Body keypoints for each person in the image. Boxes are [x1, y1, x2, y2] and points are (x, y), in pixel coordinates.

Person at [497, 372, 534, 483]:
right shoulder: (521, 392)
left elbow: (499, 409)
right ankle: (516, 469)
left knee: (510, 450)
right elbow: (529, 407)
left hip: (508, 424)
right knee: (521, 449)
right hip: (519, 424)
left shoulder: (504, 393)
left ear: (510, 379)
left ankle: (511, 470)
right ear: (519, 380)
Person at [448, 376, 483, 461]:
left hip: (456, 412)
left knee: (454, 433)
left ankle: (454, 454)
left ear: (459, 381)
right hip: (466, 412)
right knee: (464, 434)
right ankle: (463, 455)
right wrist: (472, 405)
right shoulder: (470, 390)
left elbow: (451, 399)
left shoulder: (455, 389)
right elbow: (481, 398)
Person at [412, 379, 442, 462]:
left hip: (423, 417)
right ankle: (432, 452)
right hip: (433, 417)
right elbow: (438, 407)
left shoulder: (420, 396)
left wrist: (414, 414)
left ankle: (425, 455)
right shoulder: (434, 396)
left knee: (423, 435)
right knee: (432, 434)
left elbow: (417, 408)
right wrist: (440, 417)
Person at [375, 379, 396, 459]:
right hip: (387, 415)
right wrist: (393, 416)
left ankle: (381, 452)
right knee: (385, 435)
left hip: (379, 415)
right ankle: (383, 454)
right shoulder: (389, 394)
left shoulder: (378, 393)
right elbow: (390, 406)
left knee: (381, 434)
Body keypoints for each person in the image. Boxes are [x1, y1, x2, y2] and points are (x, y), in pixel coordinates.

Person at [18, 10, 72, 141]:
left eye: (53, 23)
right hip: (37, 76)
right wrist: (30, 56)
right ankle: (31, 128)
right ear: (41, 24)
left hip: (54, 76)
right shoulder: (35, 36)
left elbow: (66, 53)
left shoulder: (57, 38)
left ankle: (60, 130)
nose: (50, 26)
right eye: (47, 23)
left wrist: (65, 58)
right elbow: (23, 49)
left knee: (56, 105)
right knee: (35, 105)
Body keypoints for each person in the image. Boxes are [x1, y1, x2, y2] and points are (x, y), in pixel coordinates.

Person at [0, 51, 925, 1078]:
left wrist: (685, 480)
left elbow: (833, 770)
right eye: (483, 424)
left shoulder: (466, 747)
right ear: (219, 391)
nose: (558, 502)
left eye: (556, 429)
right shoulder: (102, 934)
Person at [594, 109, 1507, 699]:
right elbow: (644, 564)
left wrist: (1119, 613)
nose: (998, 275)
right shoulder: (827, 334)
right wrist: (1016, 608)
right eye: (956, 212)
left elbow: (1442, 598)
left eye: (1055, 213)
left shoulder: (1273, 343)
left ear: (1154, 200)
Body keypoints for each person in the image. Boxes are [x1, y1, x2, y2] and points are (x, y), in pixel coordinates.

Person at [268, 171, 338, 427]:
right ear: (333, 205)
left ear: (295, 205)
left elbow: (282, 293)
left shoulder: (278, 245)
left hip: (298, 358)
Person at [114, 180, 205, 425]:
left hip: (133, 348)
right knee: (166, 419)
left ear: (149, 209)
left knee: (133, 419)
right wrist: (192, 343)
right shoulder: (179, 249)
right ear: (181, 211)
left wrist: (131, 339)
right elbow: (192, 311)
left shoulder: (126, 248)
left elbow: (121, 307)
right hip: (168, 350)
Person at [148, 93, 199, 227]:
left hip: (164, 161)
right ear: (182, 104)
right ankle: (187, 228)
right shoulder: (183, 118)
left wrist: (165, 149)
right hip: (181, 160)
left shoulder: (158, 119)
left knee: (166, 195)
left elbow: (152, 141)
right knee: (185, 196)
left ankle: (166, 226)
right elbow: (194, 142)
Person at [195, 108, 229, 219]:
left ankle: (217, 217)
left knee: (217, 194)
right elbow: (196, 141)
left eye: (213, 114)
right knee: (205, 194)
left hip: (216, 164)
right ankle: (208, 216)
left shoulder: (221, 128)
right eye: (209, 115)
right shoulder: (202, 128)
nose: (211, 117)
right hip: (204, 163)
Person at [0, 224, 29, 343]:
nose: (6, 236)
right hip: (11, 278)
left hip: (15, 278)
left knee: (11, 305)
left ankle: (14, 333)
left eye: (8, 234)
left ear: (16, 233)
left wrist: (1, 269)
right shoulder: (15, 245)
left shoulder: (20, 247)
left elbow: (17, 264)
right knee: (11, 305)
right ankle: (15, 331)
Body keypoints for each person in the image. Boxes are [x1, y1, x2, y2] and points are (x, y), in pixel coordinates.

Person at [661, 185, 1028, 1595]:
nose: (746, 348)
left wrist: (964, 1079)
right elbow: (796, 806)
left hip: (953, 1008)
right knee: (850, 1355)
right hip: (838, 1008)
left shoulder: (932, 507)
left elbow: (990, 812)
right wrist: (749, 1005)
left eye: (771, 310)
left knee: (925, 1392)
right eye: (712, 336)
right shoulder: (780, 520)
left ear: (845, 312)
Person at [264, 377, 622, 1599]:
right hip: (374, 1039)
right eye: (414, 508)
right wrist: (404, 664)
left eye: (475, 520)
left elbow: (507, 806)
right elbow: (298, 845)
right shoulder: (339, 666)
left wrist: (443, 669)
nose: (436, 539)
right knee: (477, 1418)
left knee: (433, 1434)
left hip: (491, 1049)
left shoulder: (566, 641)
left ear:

> _TASK PROMPT_:
Beginning at the first line of the data above, retype each line until you reach the line containing "right hip: (387, 415)", and include that one too. Add nothing else.

> _ANSWER TO THE EXERCISE_:
Body keypoints for each person in the image. Boxes are [x1, y1, x2, y2] and points are (x, y), in pixel coordinates.

Person at [497, 372, 534, 483]:
right shoulder: (521, 392)
left elbow: (499, 409)
right ankle: (516, 469)
left knee: (510, 450)
right elbow: (529, 407)
left hip: (508, 424)
right knee: (521, 449)
right hip: (519, 424)
left shoulder: (504, 393)
left ear: (510, 379)
left ankle: (511, 470)
right ear: (519, 380)
Person at [448, 376, 483, 461]:
left hip: (456, 412)
left knee: (454, 433)
left ankle: (454, 454)
left ear: (459, 381)
right hip: (466, 412)
right knee: (464, 434)
right ankle: (463, 455)
right wrist: (472, 405)
right shoulder: (470, 390)
left elbow: (451, 399)
left shoulder: (455, 389)
right elbow: (481, 398)
Person at [412, 379, 442, 462]:
left hip: (423, 417)
right ankle: (432, 452)
right hip: (433, 417)
right elbow: (438, 407)
left shoulder: (420, 396)
left wrist: (414, 414)
left ankle: (425, 455)
right shoulder: (434, 396)
left knee: (423, 435)
right knee: (432, 434)
left elbow: (417, 408)
right wrist: (440, 417)
Person at [375, 379, 396, 459]:
right hip: (387, 415)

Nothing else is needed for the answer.